Collection entries

* * *

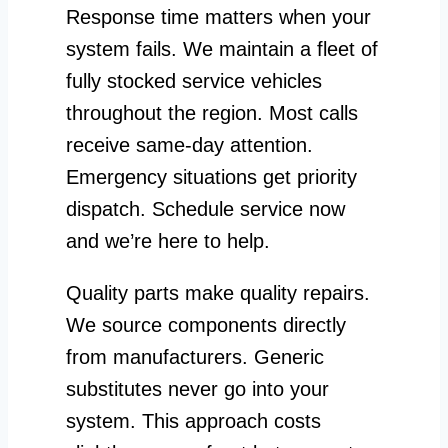
Response time matters when your
system fails. We maintain a fleet of
fully stocked service vehicles
throughout the region. Most calls
receive same-day attention.
Emergency situations get priority
dispatch. Schedule service now
and we’re here to help.
Quality parts make quality repairs.
We source components directly
from manufacturers. Generic
substitutes never go into your
system. This approach costs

* * *

Reproduce the text of all the rows above word for word and line for line, leaving out the pictures.

Response time matters when your
system fails. We maintain a fleet of
fully stocked service vehicles
throughout the region. Most calls
receive same-day attention.
Emergency situations get priority
dispatch. Schedule service now
and we’re here to help.
Quality parts make quality repairs.
We source components directly
from manufacturers. Generic
substitutes never go into your
system. This approach costs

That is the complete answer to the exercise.